# Lizards > Chameleons >  Male Sambava Picture Update! Again... :)

## PrettyInInk87

Here is my little guy at 11 months... Took these today and was impressed by his colors.  :Smile: 






and then an outside picture... As you can see, he was not having it, lol! I took him in right away.

----------


## llovelace

I like him  :Smile:

----------


## JayyPastel24

I love chamss ! Their just soo hard to keep I really like the last pic, they look back with that weired eye ball thing, such a cool defense mechanism  :Good Job:

----------


## ahunt037

whatever kind of cham this is i need one is this a special kind of morph or wat? idk im still learning bout chams before i get mine and i like this ones colors

----------


## PrettyInInk87

> I like him


 :Very Happy: 




> I love chamss ! Their just soo hard to keep I really like the last pic, they look back with that weired eye ball thing, such a cool defense mechanism


They actually are not very hard to keep... People make it out to be something impossible when it really isn't. I think it's to scare people straight and seperate the ones who REALLY want one and the ones who just think they are cool and not really care. Don't know if that makes sense... I encourage people to get Chameleons as long as they are willing to dedicate a bit more time than you would a snake (most) or tarantula... If you ever have any questions on their care, diet, lighting, and enclosure, don't hesitate to ask.

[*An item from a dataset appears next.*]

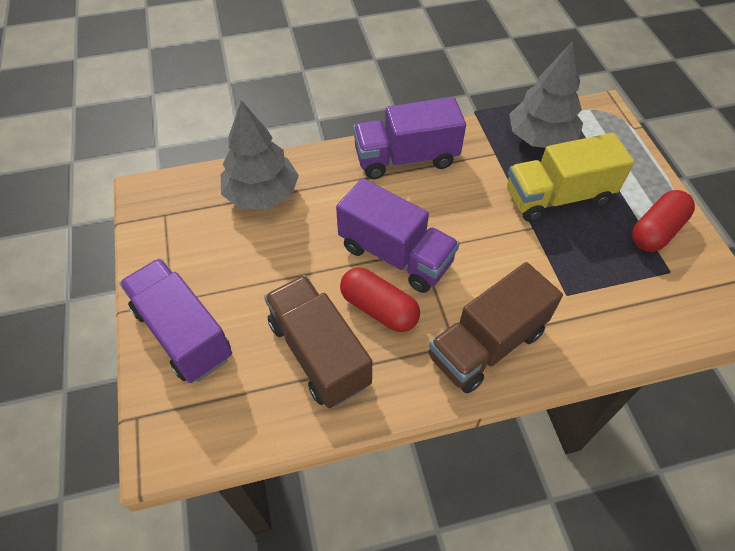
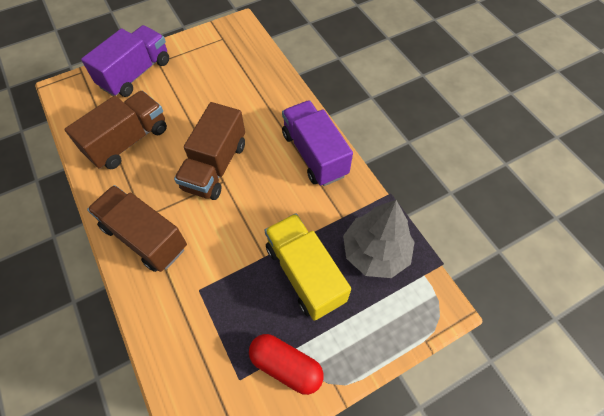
camera: 75 degrees right, 5 degrees up
grey tree [221,100,299,209] -> none
purple truck [336,178,460,293] -> brown truck [174,102,245,200]
red capsule [340,267,420,332] -> none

I love their eye ball thing too! I love when I try and sneak behind him and then I see an eyeball roll back and catch me. They can literally have eyes behind their heads. Also, you cannot deny that the way they catch their prey and eat is totally awesome.  :Very Happy: 




> whatever kind of cham this is i need one is this a special kind of morph or wat? idk im still learning bout chams before i get mine and i like this ones colors


As far as I know there are no morphs in Chameleons... What I have is a male Panther Chameleon and his locale is Sambava. Locale is where the certain species of Cham is found. Each locale has it's own specific color variation and barring (some can be slightly different). Panther Chams are the most colorful chameleon out there and have the widest variety of colors. If you really are considering getting a Chameleon please do not hesitate to ask questions!  :Very Happy:  I highly reccommend Chameleonforums.com, they got me started after losing my first Panther Chameleon  :Sad:  It's a great way to get you started and get all of the info. you need, great people!  :Very Happy:

----------

_ahunt037_ (07-06-2011)

----------


## PrettyInInk87

Also, if you want to get an idea of different locals and the differences google images on Nosy Be, Ambilobe, Ambanja, Sambava, Tamatave, and Ankaramy, just a few locales of Panther Chameleons.  :Smile:

----------

_ahunt037_ (07-06-2011)

----------


## ahunt037

> Also, if you want to get an idea of different locals and the differences google images on Nosy Be, Ambilobe, Ambanja, Sambava, Tamatave, and Ankaramy, just a few locales of Panther Chameleons.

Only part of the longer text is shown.